* **INSTRUCTIONS TO FOLLOW**
Reproduce word for word the part of the text on Marawi starting with "Marawi is located" and going on through "shares with Malaybalay.".

* **SELECTED EXCERPT**
Marawi, officially the Islamic City of Marawi (Maranao: Inged a Marawi; ), is a 4th class component city and capital of the province of Lanao del Sur, Philippines. According to the 2020 census, it has a population of 207,010 people.

Marawi is located upon the shores of Lake Lanao. It is primarily inhabited by the Maranao people. The city is also called the "summer capital of the south" due to its higher elevation and cooler climate, a nickname it shares with Malaybalay.

On May 23, 2017, the city suffered extensive damage during the Battle of Marawi as militants affiliated with the Islamic State of Iraq and the Levant invaded the city and engaged in a massive urban gunfight. The ensuing battle lasted until October 23, 2017, when Defense Secretary Delfin Lorenzana announced the ending of the battle. Major damage of the city was mostly caused by airstrikes carried out by the Philippine Air Force in an attempt to eliminate the militants.

Etymology
Dansalan (Marawi's prior name) derived from the Mëranaw word "dansal", which means rendezvous; literally, it also means arrival (in other source, "where the waves come to shore"). Being known as the destination point for arriving boats, the place refers to a port, hence, the "Place of Destination and Purpose."

Meanwhile, Marawi is derived from the word "rawi", which means reclining, in reference to Agus River. On the other hand, this present name is in honor of the city's martyred hero in Kuta Maraghui (Fort Marawi) in 1895.

* **DATASET CONTENT**
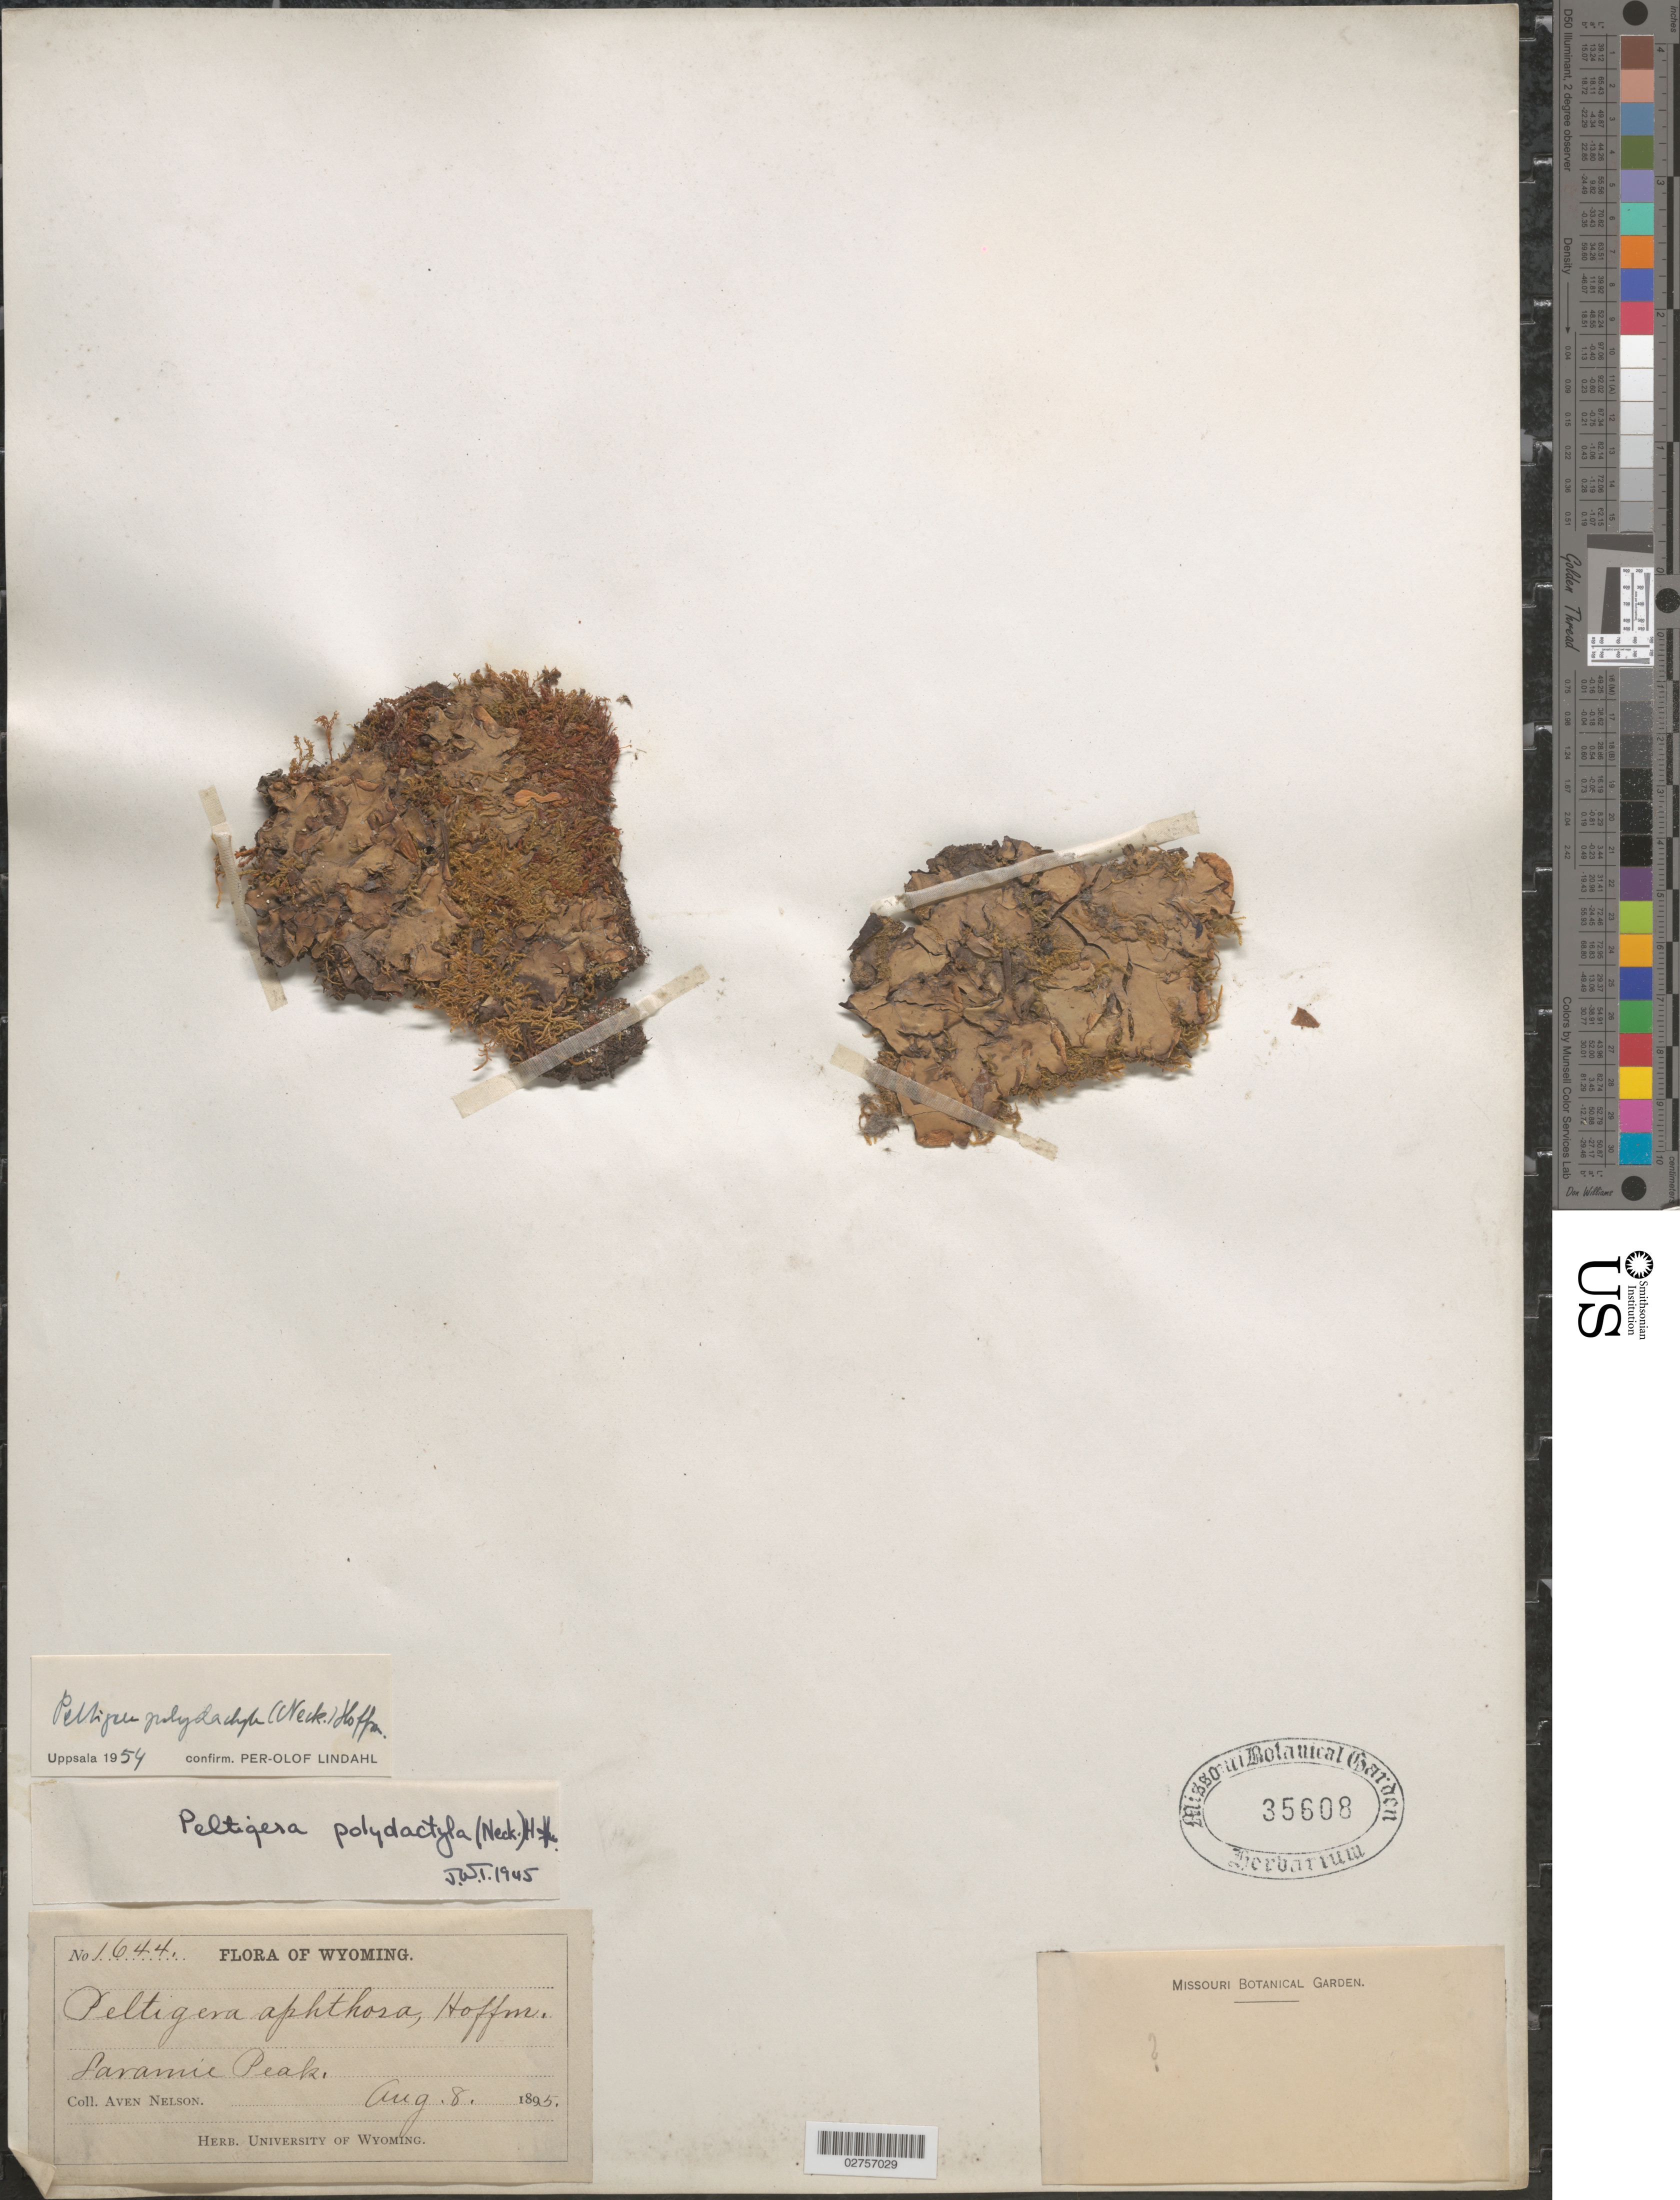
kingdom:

* **WRITTEN SOLUTION**
Marawi is located upon the shores of Lake Lanao. It is primarily inhabited by the Maranao people. The city is also called the "summer capital of the south" due to its higher elevation and cooler climate, a nickname it shares with Malaybalay.